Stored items
____________

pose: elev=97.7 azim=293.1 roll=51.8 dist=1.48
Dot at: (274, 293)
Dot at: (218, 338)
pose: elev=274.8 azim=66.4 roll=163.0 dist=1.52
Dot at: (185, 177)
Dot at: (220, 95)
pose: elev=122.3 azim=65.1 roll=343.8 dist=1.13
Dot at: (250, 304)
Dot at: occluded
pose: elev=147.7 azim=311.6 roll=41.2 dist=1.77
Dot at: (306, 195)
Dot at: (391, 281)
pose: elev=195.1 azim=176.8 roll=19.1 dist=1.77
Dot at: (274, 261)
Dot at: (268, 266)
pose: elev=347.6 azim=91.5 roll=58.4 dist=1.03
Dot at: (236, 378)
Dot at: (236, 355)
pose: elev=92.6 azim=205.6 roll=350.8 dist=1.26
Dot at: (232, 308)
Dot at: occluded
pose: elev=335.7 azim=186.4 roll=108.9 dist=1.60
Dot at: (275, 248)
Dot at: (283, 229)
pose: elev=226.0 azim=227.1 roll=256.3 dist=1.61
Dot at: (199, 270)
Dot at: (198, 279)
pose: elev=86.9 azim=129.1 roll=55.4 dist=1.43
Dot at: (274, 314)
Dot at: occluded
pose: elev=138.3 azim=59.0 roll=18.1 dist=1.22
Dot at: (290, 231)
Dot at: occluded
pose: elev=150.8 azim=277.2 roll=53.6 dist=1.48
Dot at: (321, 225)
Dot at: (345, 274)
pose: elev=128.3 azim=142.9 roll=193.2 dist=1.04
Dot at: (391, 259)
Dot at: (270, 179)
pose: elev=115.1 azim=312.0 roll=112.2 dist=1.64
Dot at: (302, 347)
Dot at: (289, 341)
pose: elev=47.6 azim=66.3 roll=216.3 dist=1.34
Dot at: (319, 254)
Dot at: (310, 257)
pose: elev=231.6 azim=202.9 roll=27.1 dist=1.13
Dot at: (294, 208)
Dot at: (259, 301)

____________

**Problem statement**
Copy out the entries above word for word, beginning at the line that contains "pose: elev=138.3 azim=59.0" and stopping after the line that contains "Dot at: (289, 341)".

**Answer to the problem**
pose: elev=138.3 azim=59.0 roll=18.1 dist=1.22
Dot at: (290, 231)
Dot at: occluded
pose: elev=150.8 azim=277.2 roll=53.6 dist=1.48
Dot at: (321, 225)
Dot at: (345, 274)
pose: elev=128.3 azim=142.9 roll=193.2 dist=1.04
Dot at: (391, 259)
Dot at: (270, 179)
pose: elev=115.1 azim=312.0 roll=112.2 dist=1.64
Dot at: (302, 347)
Dot at: (289, 341)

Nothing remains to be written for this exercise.